Blue Tree Trunks. Arles
Paul Gauguin·1888
Historical Context
Gauguin's Blue Tree Trunks, painted at Arles in 1888, is one of the most formally radical canvases from his ill-fated collaboration with Van Gogh in the Yellow House. The two painters had agreed in advance that Arles would be the founding studio of a new artistic movement, with Gauguin as the dominant theoretical intelligence and Van Gogh providing the emotional intensity; the reality proved more explosive and less collaborative than either had imagined. Nevertheless, the Arles period produced canvases of extraordinary ambition from both painters, and Gauguin's blue tree trunks illustrate the specific formal development the Provençal environment provoked in him. The blue of the trunks — departing entirely from the naturalistic grey-brown of actual bark — is a declaration of Synthetist principle: color as the painter's expressive decision, not nature's description.
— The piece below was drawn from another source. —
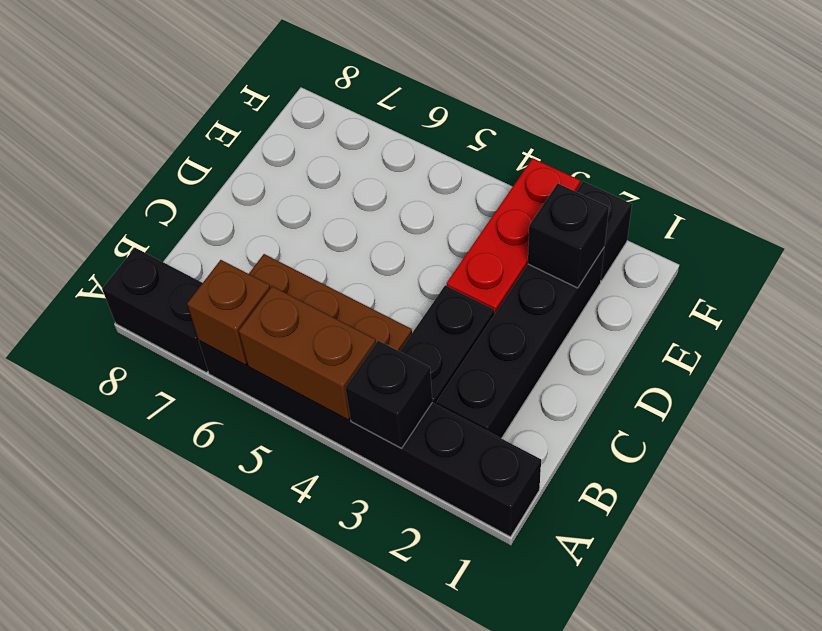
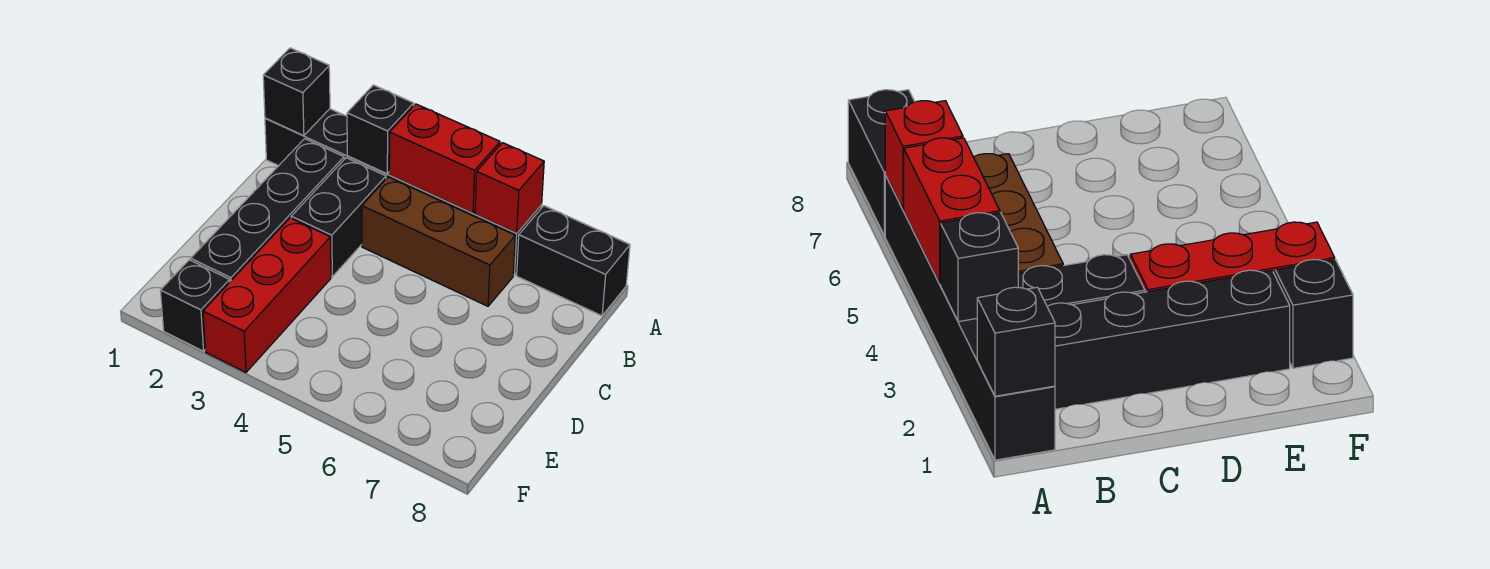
brown 1x2 brick [239,286,376,420] -> red 1x2 brick [389,104,500,213]
brown 1x1 brick [187,260,270,365] -> red 1x1 brick [475,143,544,233]
black 1x1 brick [528,183,609,288] -> black 1x1 brick moved to [263,48,330,136]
The influence of Japanese printmaking, which both Gauguin and Van Gogh had studied intensely, is evident in the flat, pattern-like treatment of the repeated vertical forms, creating a surface organization closer to decorative design than to conventional landscape painting.
Technical Analysis
Gauguin renders the tree trunks with his mature Cloisonnist vocabulary — the forms simplified into bold, upright shapes, the blue color asserting itself against the landscape ground as expressive decision rather than naturalistic description. His composition creates a strong vertical rhythm through the repeated trunk forms. The treatment's relationship to Japanese prints (which he and Van Gogh both collected) is evident in the flat, pattern-like organization of the repeated vertical elements.
Look Closer
- ◆The tree trunks are painted blue — Gauguin's color is expressive, not descriptive.
- ◆The vertical tree trunks divide the composition into irregular panels.
- ◆Figures move through the far background — small, passive, dwarfed by the assertive tree structure.
- ◆The flat color zones of the ground carry no shadows — Gauguin eliminates naturalistic light.